Spherical symmetry is a concept where a distribution looks the same when viewed from any direction around a central point. In our context, it represents how the density of a planet changes with distance from its center. This planet, being a sphere, has a density that varies only with radius and not with angles. When a body has spherical symmetry, it simplifies calculations related to mass and other properties. Only one variable, the radius, needs to be considered.
This symmetry allows us to use radial functions to describe properties like mass and density. The simplicity provided by spherical symmetry is especially useful in problems that involve integrating over the volume of a sphere. Essentially, it's much easier to calculate when you're only dealing with changes that depend on how far away something is from the center, rather than also needing to consider different directions.

A linear density function means that the density changes at a constant rate as you move from the edge of the sphere to its center. In this problem, the density function is expressed as \( \rho(r) = \alpha (R - r) \). Here, \( R \) is the radius of the sphere, \( r \) is the distance from the center, and \( \alpha \) is a constant that scales the density. This form of the function indicates that density decreases linearly as you move outward from the center to the edge.

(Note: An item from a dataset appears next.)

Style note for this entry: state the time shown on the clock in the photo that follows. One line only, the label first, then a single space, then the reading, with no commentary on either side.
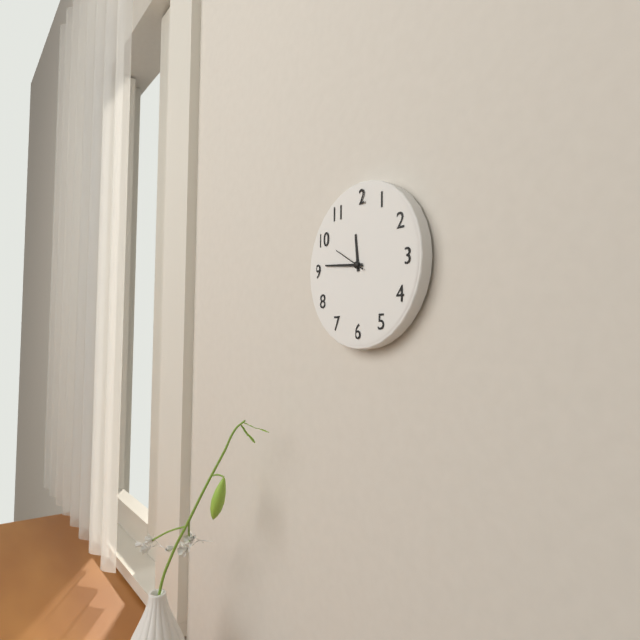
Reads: 11:46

The function starts with a maximum density at the center (when \( r = 0 \)) and diminishes until it reaches zero at the surface (when \( r = R \)). The linear property of this function simplifies calculations, allowing us to use straightforward algebra to determine the distribution throughout the planet.

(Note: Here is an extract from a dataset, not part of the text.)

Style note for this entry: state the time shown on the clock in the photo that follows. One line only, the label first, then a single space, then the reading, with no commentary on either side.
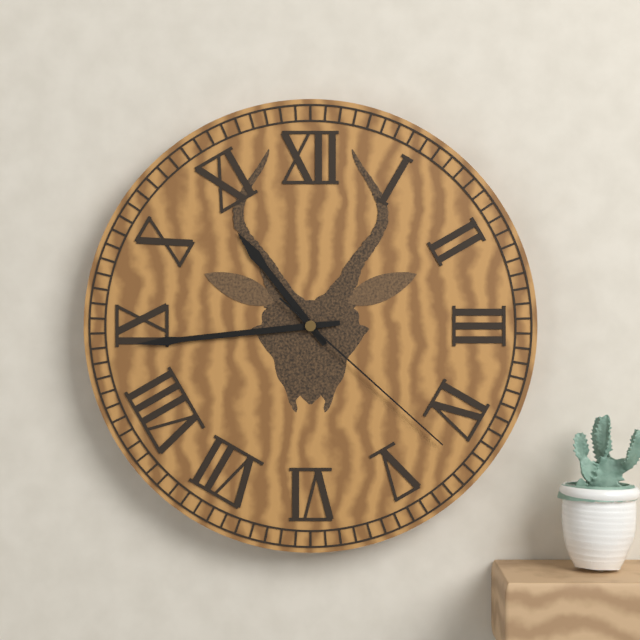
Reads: 10:44:22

Mass integration involves calculating the total mass of an object by integrating its density over its volume. To find the total mass \( M \) of the sphere, we use the density function and integrate this over the volume of the sphere. The volume integration for a spherical body involves the expression \( V = \int_0^R \rho(r) \, 4\pi r^2 \ dr \), where \( 4\pi r^2 \) represents the surface area of a spherical shell.

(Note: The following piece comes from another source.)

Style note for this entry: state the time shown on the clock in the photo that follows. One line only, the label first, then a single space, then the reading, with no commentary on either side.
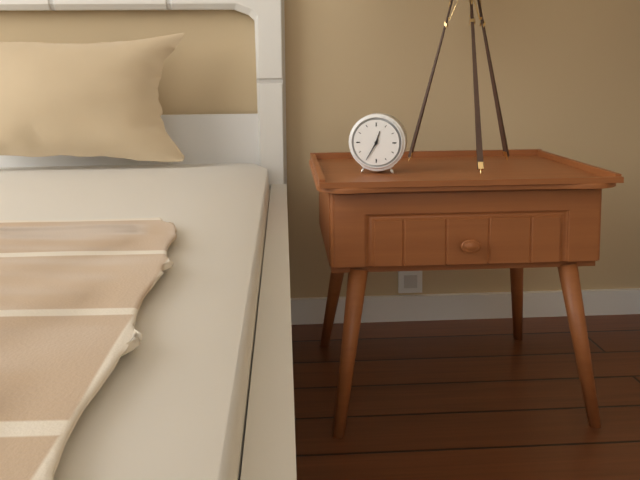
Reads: 12:35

By integrating the density function over the volume, we effectively sum up tiny mass elements spread throughout the volume of the sphere. This integral provides us with the total mass, which is a fundamental property needed to determine the density constant \( \alpha \) and further calculate other quantities of interest, such as density at specific points.

Integral calculus is a branch of mathematics used to find quantities like mass, area, and volume by breaking them down into infinitesimally small parts and summing them. In this problem, we use integral calculus to determine the total mass of a spherical object using its density distribution.
Performing the integral \( \int_0^R (R - r) r^2 \ dr \) involves finding an antiderivative, which, when evaluated, gives the net "sum" of all the infinitesimal mass contributions within the sphere. For our density problem, integrating the function \( \rho(r) = \alpha (R - r) \) with respect to the radius involves solving the integral of a polynomial. The resulting expression plays a crucial role in further calculations to deduce physical quantities such as the constant \( \alpha \) and the central density.